Teveffa ( توفىَ ) kelimesi “canın alınması” anlamına gelir. Ancak bu kelime her zaman canın alınması ölüm manasında kullanılmamıştır.
Bazı alimler bu kelimeyi şu şekilde izah etmişlerdir: “Vefat’ın kökü vefâ (وفى)dır. Vefâ Arapça’da bir şeyin tamamına ulaşma anlamınadır. Vefat ettirmek yani teveffi = (توفي); işini tamamlatmaktır. Ölüm veya uyku sırasında ruhun yapacağı bir iş kalmadığı için Allah onu bedenden çekip alır.” [13]
"Teveffi" kelimesi, "vefa" masdarından alınmış olarak esas lügatta "ıstıfa" gibi tamamen kabzedip almaktır. Fakat ruh sahiplerine ve bilhassa insanla ilgili olduğu zaman vefat ettirmek, yani eceline yetiştirip ruhunu almak mânâsında açık ve meşhurdur.
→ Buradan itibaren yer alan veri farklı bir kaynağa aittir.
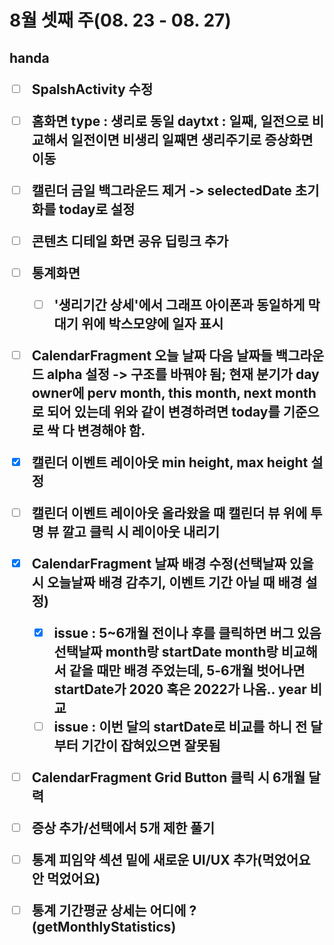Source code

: <h1>8월 셋째 주(08. 23 - 08. 27)






<h2> handa

- [ ] SpalshActivity 수정
- [ ] 홈화면 type : 생리로 동일 daytxt : 일째, 일전으로 비교해서 일전이면 비생리 일째면 생리주기로 증상화면 이동
- [ ] 캘린더 금일 백그라운드 제거 -> selectedDate 초기화를 today로 설정
- [ ] 콘텐츠 디테일 화면 공유 딥링크 추가
- [ ] 통계화면
  - [ ] '생리기간 상세'에서 그래프 아이폰과 동일하게 막대기 위에 박스모양에 일자 표시
- [ ] CalendarFragment 오늘 날짜 다음 날짜들 백그라운드 alpha 설정 -> 구조를 바꿔야 됨;
  현재 분기가 day owner에 perv month, this month, next month로 되어 있는데 위와 같이 변경하려면 today를 기준으로 싹 다 변경해야 함.
- [x] 캘린더 이벤트 레이아웃 min height, max height 설정
- [ ] 캘린더 이벤트 레이아웃 올라왔을 때 캘린더 뷰 위에 투명 뷰 깔고 클릭 시 레이아웃 내리기
- [x] CalendarFragment 날짜 배경 수정(선택날짜 있을 시 오늘날짜 배경 감추기, 이벤트 기간 아닐 때 배경 설정)

  - [x] issue : 5~6개월 전이나 후를 클릭하면 버그 있음
    선택날짜 month랑 startDate month랑 비교해서 같을 때만 배경 주었는데, 5-6개월 벗어나면 startDate가 2020 혹은 2022가 나옴..
    year 비교
  - [ ] issue : 이번 달의 startDate로 비교를 하니 전 달부터 기간이 잡혀있으면 잘못됨
- [ ] CalendarFragment Grid Button 클릭 시 6개월 달력
- [ ] 증상 추가/선택에서 5개 제한 풀기
- [ ] 통계 피임약 섹션 밑에 새로운 UI/UX 추가(먹었어요 안 먹었어요)
- [ ] 통계 기간평균 상세는 어디에 ? (getMonthlyStatistics)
Buna göre bir delil bulunmadıkça, başka bir mânâ ile tevili caiz değildir.” [14]
"teveffi" bir şeyi eksiksiz ve tam olarak almak demektir. Öldürmek anlamında daha sonra kullanılmıştır. Yüce Allah'ın şu buyruğunda olduğu gibi: "Allah ölümleri vaktinde ruhları alandır (yeteveffâ)." (Zümer, 39/42). Buna göre bu buyrukta geçen "müteveffîke", seni kabz edecek olan demektir. "Seni kendime yükselti­rim." Dünyadan ölümsüz olarak kaldırırım. Hz. İsa eğer semaya kaldırıldığın­da diri ise ayet-i kerimede takdim ve telıir var demektir. Bunun da takdiri şöy­le olur: Ben seni kendime yükseltirim ve öldürürüm. Atıf harfi olan vav tertibe delâlet etmez. Bunun, "Ben seni vefat ettiririm. Yani seni kabz edip bana doğru yükseltirim. Yani benim ikramıma doğru yükseltirim" anlamında olduğu da söylenmiştir.” [15]
Kur’an’da bu kelime bir çok yerde geçer. Bu  kelimenin geçtiği ayetlerden bazıları şunlardır:
اِنَّ الَّذينَ تَوَفّيهُمُ الْمَلئِكَةُ ظَالِمي اَنْفُسِهِمْ
“Kendilerine zulmedenlerin canlarını alırken melekler….” Nisa 4/97
اِذَا جَاءَ اَحَدَكُمُ الْمَوْتُ تَوَفَّتْهُ رُسُلُنَا وَهُمْ لَا يُفَرِّطُونَ
         “…. Sizden birine ölüm geldiği zaman elçilerimiz onun canını hiç vakit geçirmeden alırlar.” En’am 6/ 61
فَكَيْفَ اِذَا تَوَفَّتْهُمُ الْمَلئِكَةُ يَضْرِبُونَ وُجُوهَهُمْ وَاَدْبَارَهُمْ
“Melekler canlarını alırken nasıl da (pişmanlık içinde) yüzlerine ve sırtlarına vururlar?” Muhammed 47/27
وَاللّهُ خَلَقَكُمْ ثُمَّ يَتَوَفّيكُمْ
“Ve sizi Allah yarattı, sonra da yaşamınıza son verir….” Nahl 16/70
اَلَّذينَ تَتَوَفّيهُمُ الْمَلئِكَةُ ظَالِمى اَنْفُسِهِمْ فَاَلْقَوُا السَّلَمَ مَا كُنَّا نَعْمَلُ مِنْ سُوءٍ بَلى اِنَّ اللّهَ عَليمٌ بِمَا كُنْتُمْ تَعْمَلُونَ
“Onlar ki, nefislerine zulmedip dururlarken melekler canlarını alır.”  Nahl 16/28
 
Ancak bazı alimler de: teveffâ kelimesinin yukardaki ayette mecazi olarak kullanıldığını dolayısıyla Hz. İsa’nın ölmediğini ifade etmektedirler.[16]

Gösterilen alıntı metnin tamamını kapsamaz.